CAMPBELL, Lord Frederick (1729-1816), of Coombe Bank, Sevenoaks, Kent.

Published in The History of Parliament: the House of Commons 1790-1820, ed. R. Thorne, 1986
Available from Boydell and Brewer

Constituency

Dates

1761 - 1780
1781 - July 1799

Family and Education

b. 20 June 1729,1 2nd surv. s. of John Campbell, 4th Duke of Argyll [S], by Hon. Mary Bellenden, da. of John, 2nd Lord Bellenden [S]. educ. St. Paul’s; Westminster 1743-6; Christ Church, Oxf. 1747; M. Temple 1751, called 1754. m. 28 Mar. 1769, Mary, da. of Amos Meredith of Henbury, Cheshire, wid. of Laurence Shirley, 4th Earl Ferrers, 2da. suc. fa. to Coombe Bank 1770.

Offices Held

MP [I] 1767-76.

Ld. privy seal [S] May-July 1765; PC 29 May 1765; chief sec. to ld. lt. [I] Aug. 1767-Dec. 1768; PC [I] 14 Oct. 1767; ld. clerk register [S] 1768-d.; member cttee. of Privy Council for trade and plantations 1784-6, Board of Trade 1786-1801; vice-treasurer [I] 1787-93; commr. Board of Control Mar. 1790-June 1793.
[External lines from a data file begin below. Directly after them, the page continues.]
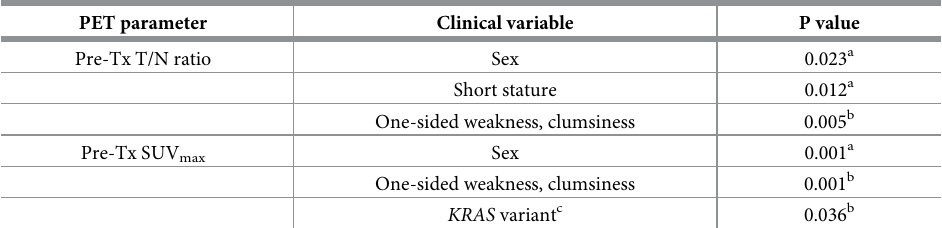
Table 4. Significant differences in PET parameters according to other clinical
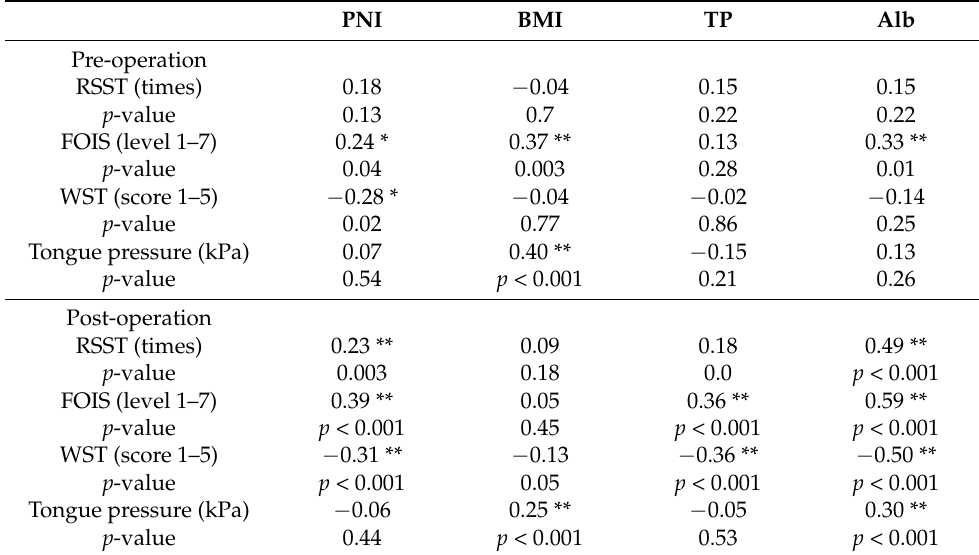
Table 4. Correlation between nutritional status and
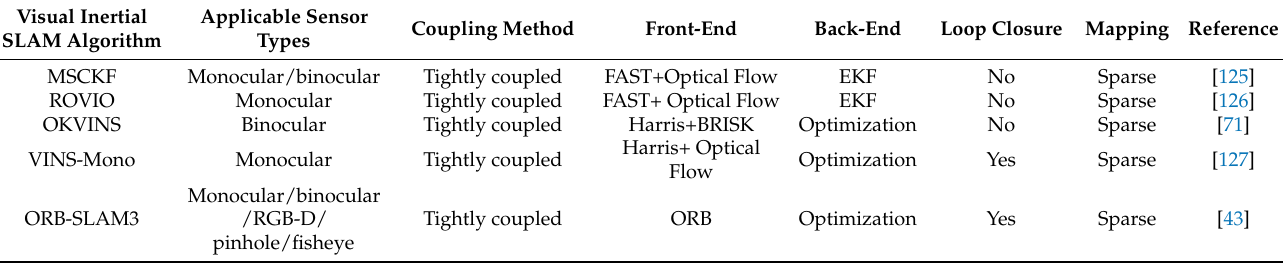
Table 7. Commonly used feature extraction algorithms in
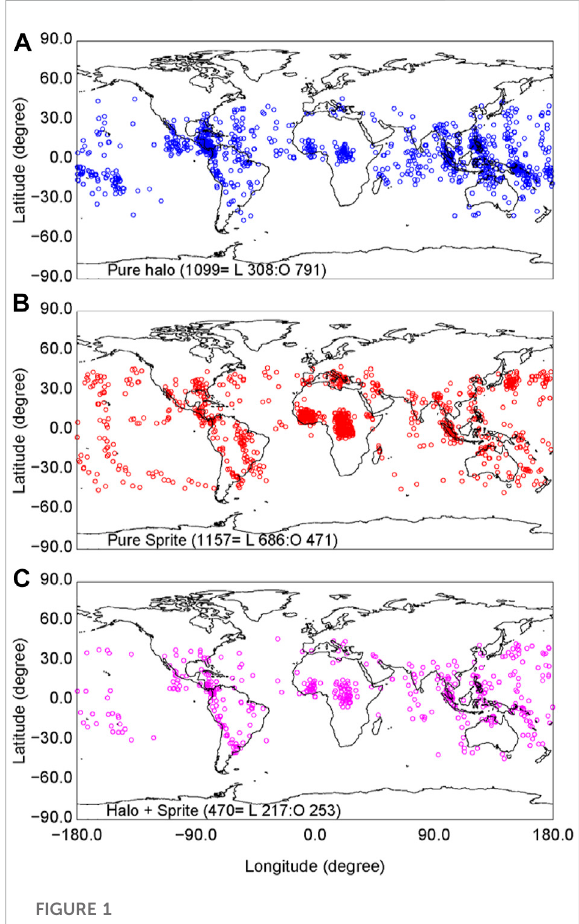
FIGURE 1 Geographicdistributionof (A) purehalos, (B) puresprites,and (C) halo-sprite events observed by ISUAL during 2004 –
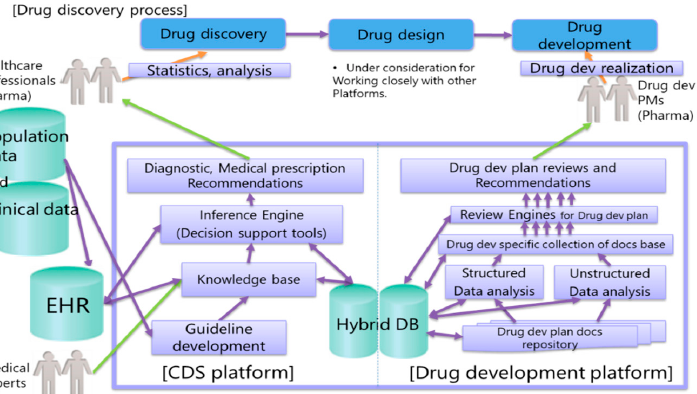
Figure 10. Reference architecture for digital platforms related to the drug discovery and develop- ment process.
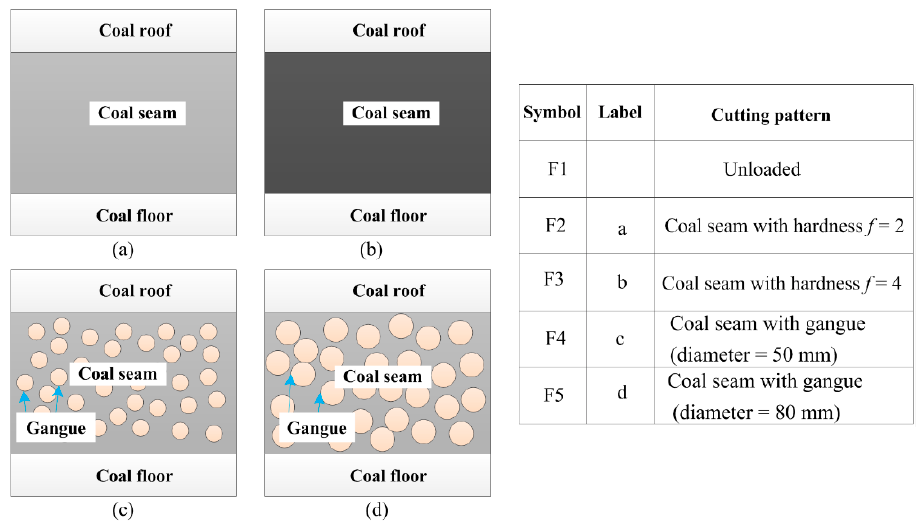
Figure 5. Different geological conditions of coal seam.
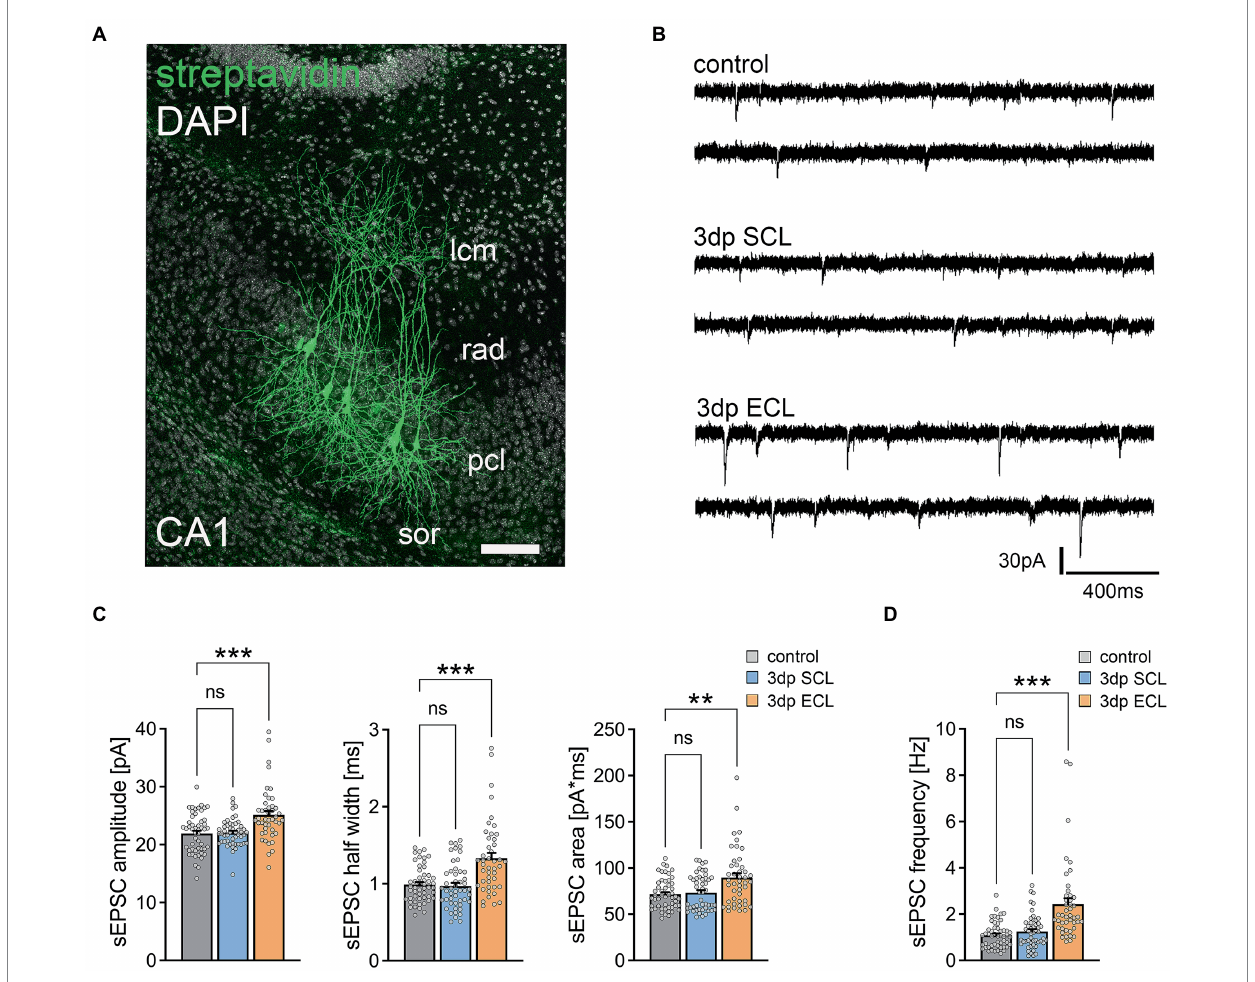
FIGURE 5 ECL but not SCL induces homeostatic synaptic plasticity in CA1 pyramidal neurons. (A) Posthoc visualization of CA1 pyramidal neurons after electrophysiological assessment (sor, str. oriens; pcl, str. pyramidale; rad, str. radiatum; lcm, str. lacunosum-moleculare). Scale bar, 100 μ m. (B) Sample traces of spontaneous excitatory postsynaptic currents (sEPSC) recorded in hippocampal CA1 cells in non-lesioned control cultures as well as 3 days after either SCL or ECL (3dp, 3 days post lesion). (C,D) While sEPSC amplitude, half width and area as well as sEPSC frequency (D) were significantly increased in CA1 pyramidal neurons 3 days after ECL, no such effects can be observed following SCL (n control = 51 cells in 14 cultures, n SCL = 49 cells in 13 cultures, n ECL = 45 cells in 12 cultures, Kruskal-Wallis test followed by Dunn’s posthoc correction). Individual data points are indicated by colored dots. Values represent mean ± s.e.m. (** p < 0.01, *** p < 0.001, ns - non significant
Bencher, M. Temple 1789, reader 1796, treasurer 1803.

Col. Argyll fencibles 1778; lt.-col. Sevenoaks vol. inf. 1803.

Rector, Glasgow Univ. 1772-3.

Biography

Campbell continued to sit for Argyllshire on the family interest until his retirement. His most active days were behind him, but he remained loyal to Pitt, with whom he was ‘on very intimate terms’,2 voting predictably against the relief of Scotsmen from the Test Act, 10 May 1791, and for the assessed taxes augmentation bill, 4 Jan. 1798. He chaired a committee of the whole House on relief for Scottish Catholics, 23 Apr. 1793, proposed Addington’s reelection as Speaker, 27 Nov. 1796, and condemned Fox’s motion for inquiry into the state of Ireland, 23 Mar. 1797, as ‘most dangerous’. In January 1791 Pitt planned to transfer him from the Irish vice-treasurership to the joint-paymastership, but the arrangement was not effected.3 He invested £3,000 in the 1797 loyalty loan.

Campbell, ‘still elegant and distinguished even in decay’, enjoyed a dignified old age and his longevity frustrated a number of aspirants to his office of lord clerk register, worth £1,200 a year. He did much to organize and preserve the records of Scotland. In 1807 his wife died in a fire at Coombe Bank, which he sold in 1813 for £40,000. When Farington, noting his reputation as ‘a sensible man’ whose ‘understanding and agreeable manners have made him much in request in society’, dined with Campbell in 1811, he found him still partial to rich food and, ‘excepting much deafness’, to have ‘nothing to complain of but the natural effects of old age’. After his death, 8 June 1816, Speaker Abbot spoke of him as the possessor of ‘a mind to the latest hour endowed with the highest vigour; manners noble, gracious, and of never failing gaiety: and a heart most affectionate towards all for whom he entertained any value’.4

Ref Volumes: 1790-1820

Author: D. G. Henry

Notes

  • 1. According to Abbot diary, 8 June 1816 (PRO 30/9/35).
  • 2. HMC Lonsdale, 179.
  • 3. Geo. III Corresp. i. 651.
  • 4. Wraxall Mems. ed. Wheatley, iv. 78; Farington, vii. 49-50, 210; Colchester, i. 195.